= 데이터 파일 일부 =
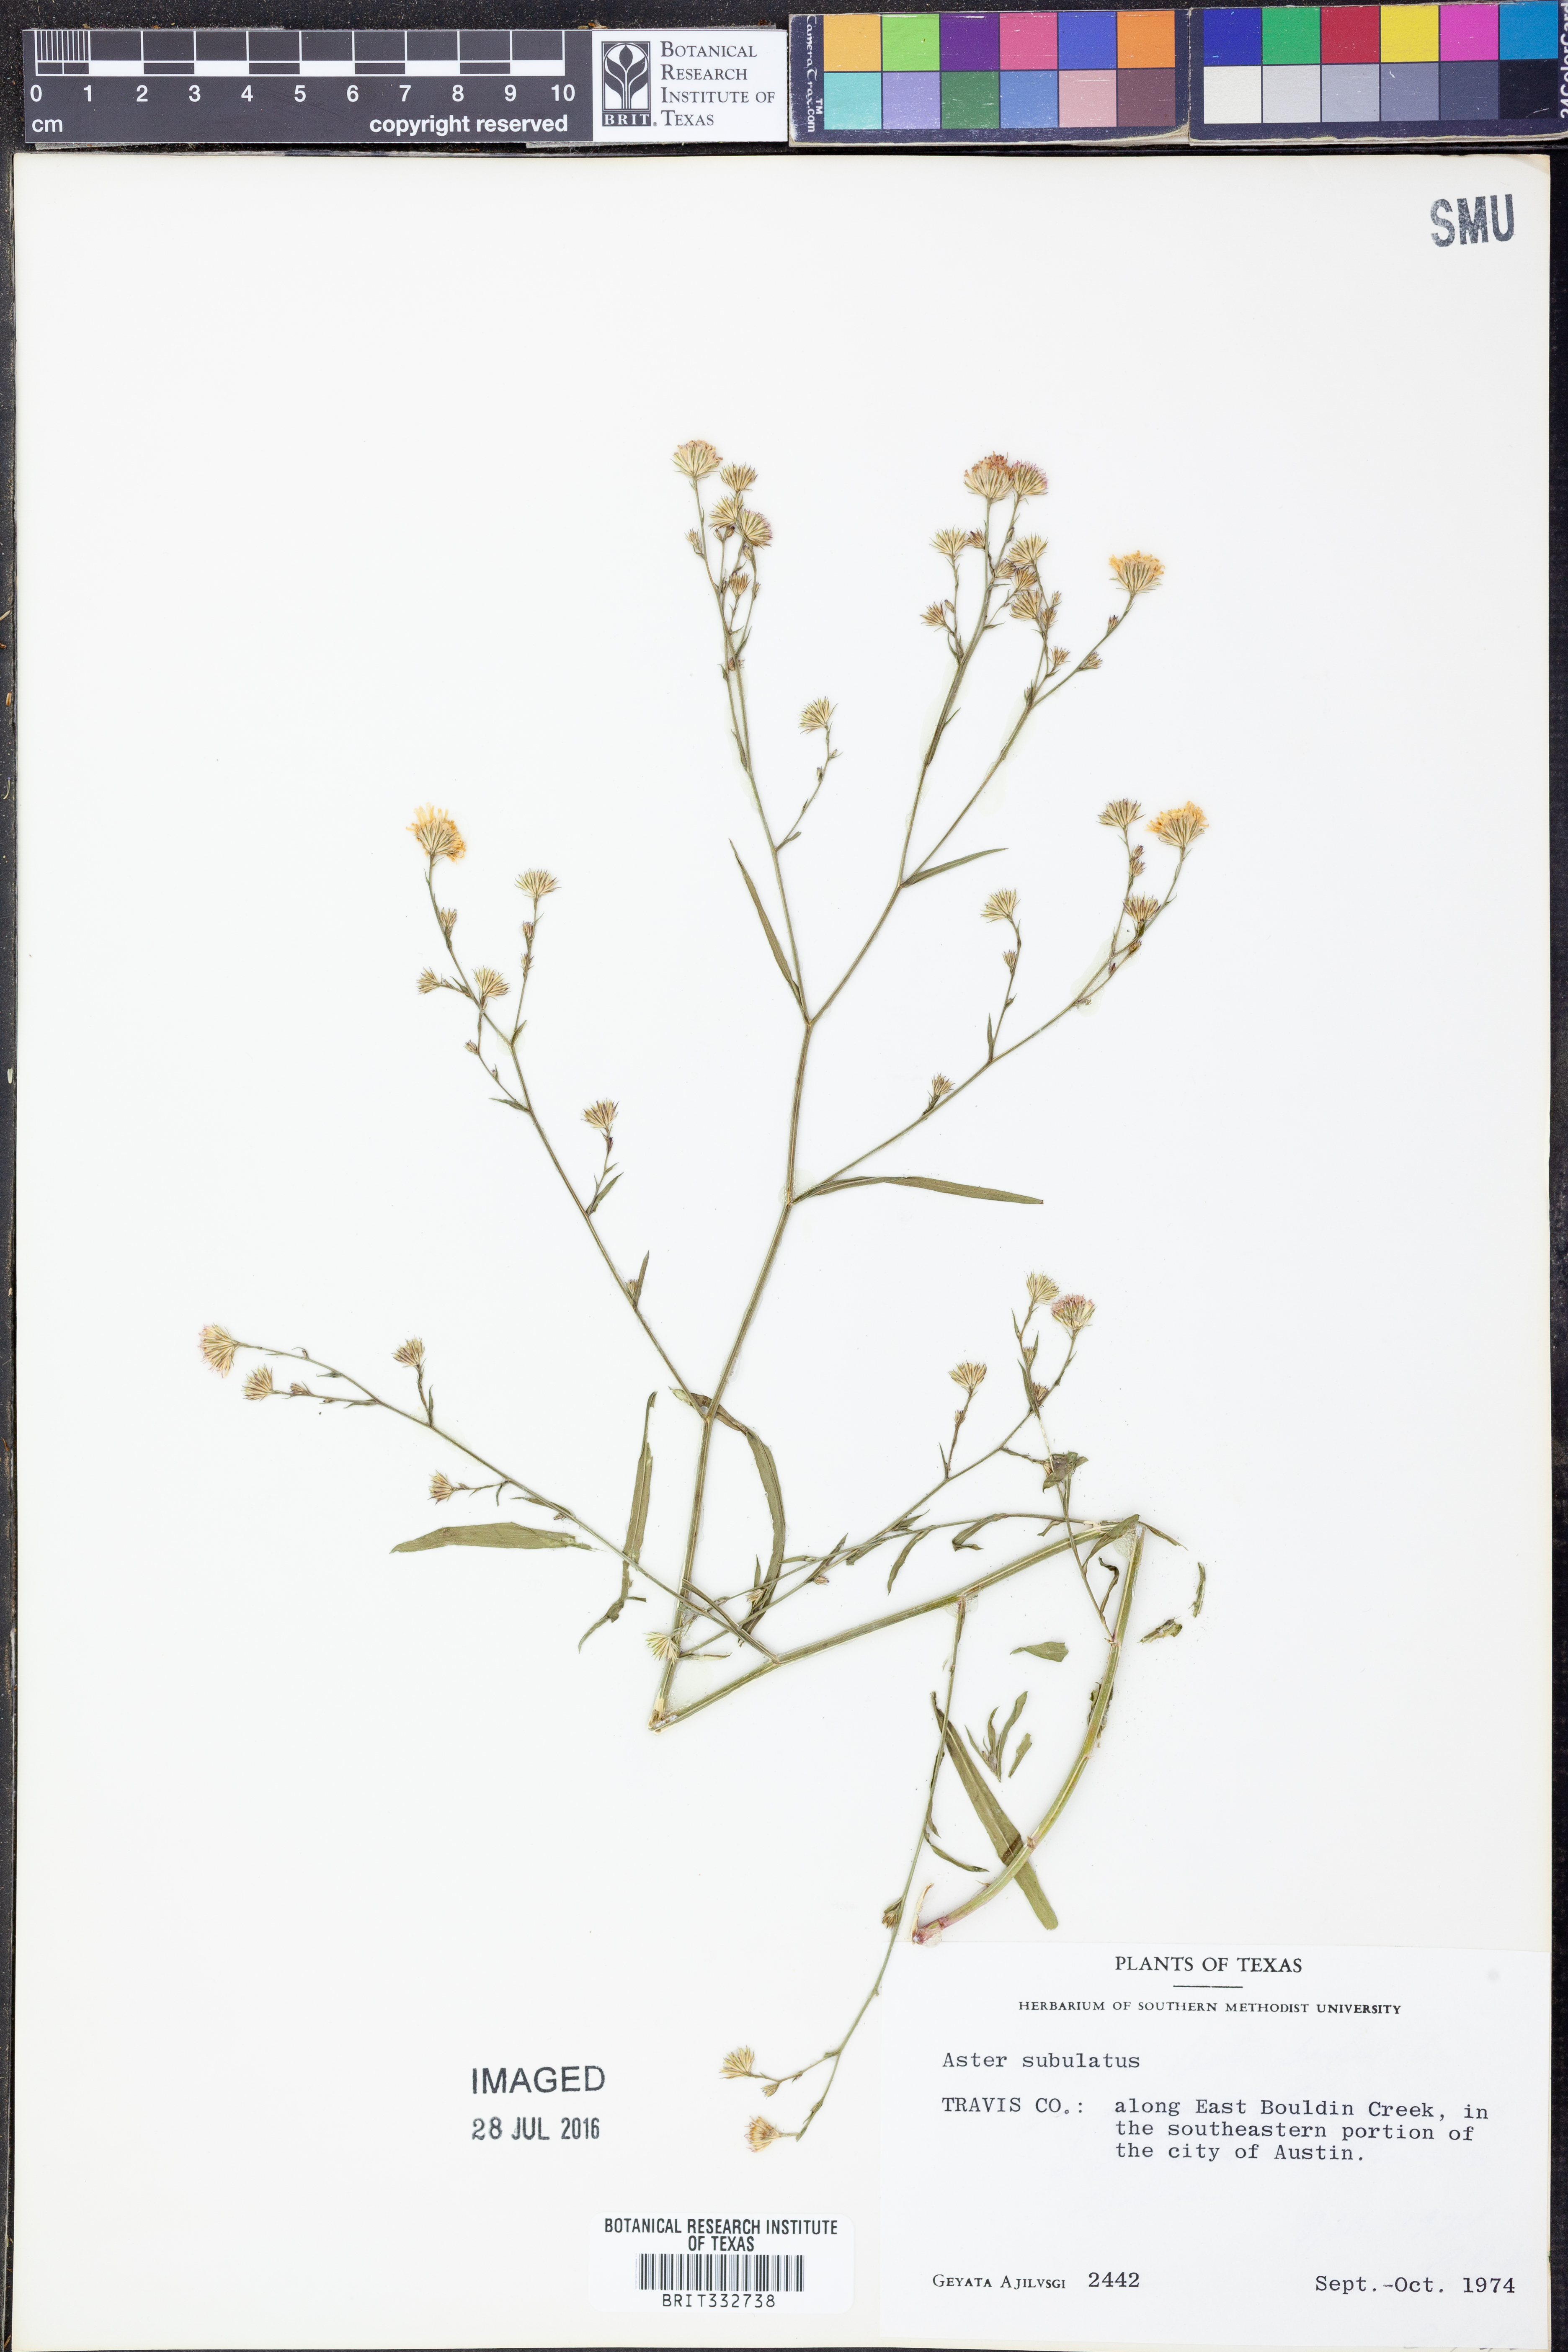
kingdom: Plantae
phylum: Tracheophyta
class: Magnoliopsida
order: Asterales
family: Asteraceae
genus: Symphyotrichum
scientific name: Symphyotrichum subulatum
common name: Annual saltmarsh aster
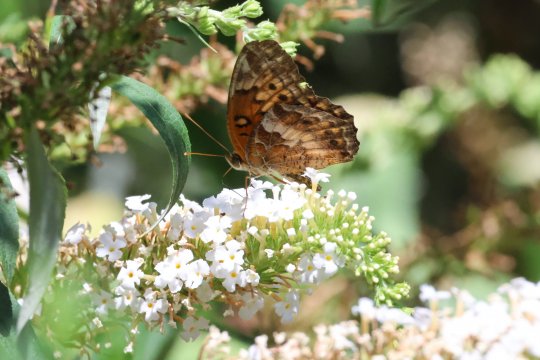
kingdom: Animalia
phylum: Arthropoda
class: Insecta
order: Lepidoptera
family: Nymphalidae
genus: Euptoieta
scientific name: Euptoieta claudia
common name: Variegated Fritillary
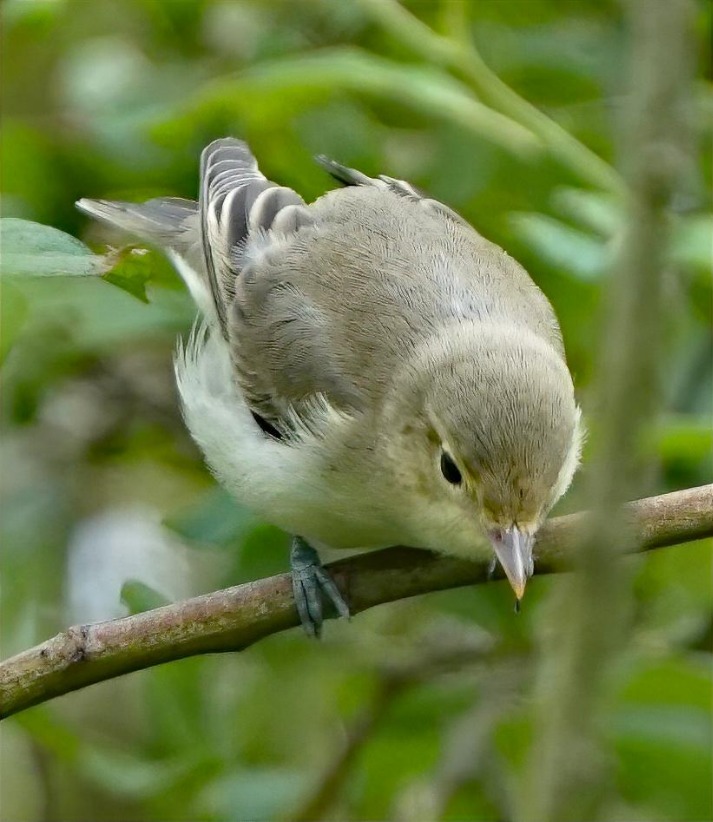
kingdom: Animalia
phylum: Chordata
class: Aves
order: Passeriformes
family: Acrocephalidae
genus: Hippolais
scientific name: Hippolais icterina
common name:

= 할 일 =
위의 모든 줄을 '번호'와 '줄' 두 칸짜리 마크다운 표로 바꿔 쓰세요. 빈 줄은 빼고, 그림은 결과에 넣지 마세요.

= 결과 =
| 번호 | 줄 |
|---|---|
| 1 | kingdom: Plantae |
| 2 | phylum: Tracheophyta |
| 3 | class: Magnoliopsida |
| 4 | order: Asterales |
| 5 | family: Asteraceae |
| 6 | genus: Symphyotrichum |
| 7 | scientific name: Symphyotrichum subulatum |
| 8 | common name: Annual saltmarsh aster |
| 9 | kingdom: Animalia |
| 10 | phylum: Arthropoda |
| 11 | class: Insecta |
| 12 | order: Lepidoptera |
| 13 | family: Nymphalidae |
| 14 | genus: Euptoieta |
| 15 | scientific name: Euptoieta claudia |
| 16 | common name: Variegated Fritillary |
| 17 | kingdom: Animalia |
| 18 | phylum: Chordata |
| 19 | class: Aves |
| 20 | order: Passeriformes |
| 21 | family: Acrocephalidae |
| 22 | genus: Hippolais |
| 23 | scientific name: Hippolais icterina |
| 24 | common name: |